THE RECORDS Start Marker

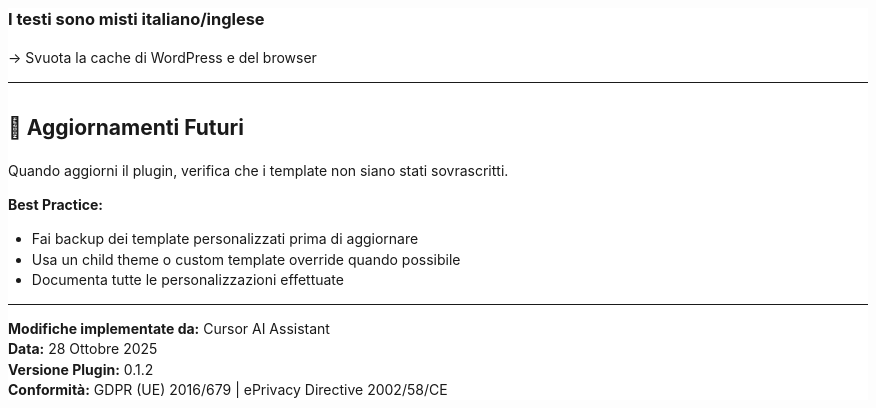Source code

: ### I testi sono misti italiano/inglese
→ Svuota la cache di WordPress e del browser

---

## 🔄 Aggiornamenti Futuri

Quando aggiorni il plugin, verifica che i template non siano stati sovrascritti.

**Best Practice:**
- Fai backup dei template personalizzati prima di aggiornare
- Usa un child theme o custom template override quando possibile
- Documenta tutte le personalizzazioni effettuate

---

**Modifiche implementate da:** Cursor AI Assistant  
**Data:** 28 Ottobre 2025  
**Versione Plugin:** 0.1.2  
**Conformità:** GDPR (UE) 2016/679 | ePrivacy Directive 2002/58/CE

THE RECORDS End Marker

Switch each "template" to "modello" across all the entries and reproduce the lines with everything else unchanged. Omit the pictures from the output.

**FINISHED TASK:**
Source code

: ### I testi sono misti italiano/inglese
→ Svuota la cache di WordPress e del browser

---

## 🔄 Aggiornamenti Futuri

Quando aggiorni il plugin, verifica che i modello non siano stati sovrascritti.

**Best Practice:**
- Fai backup dei modello personalizzati prima di aggiornare
- Usa un child theme o custom modello override quando possibile
- Documenta tutte le personalizzazioni effettuate

---

**Modifiche implementate da:** Cursor AI Assistant  
**Data:** 28 Ottobre 2025  
**Versione Plugin:** 0.1.2  
**Conformità:** GDPR (UE) 2016/679 | ePrivacy Directive 2002/58/CE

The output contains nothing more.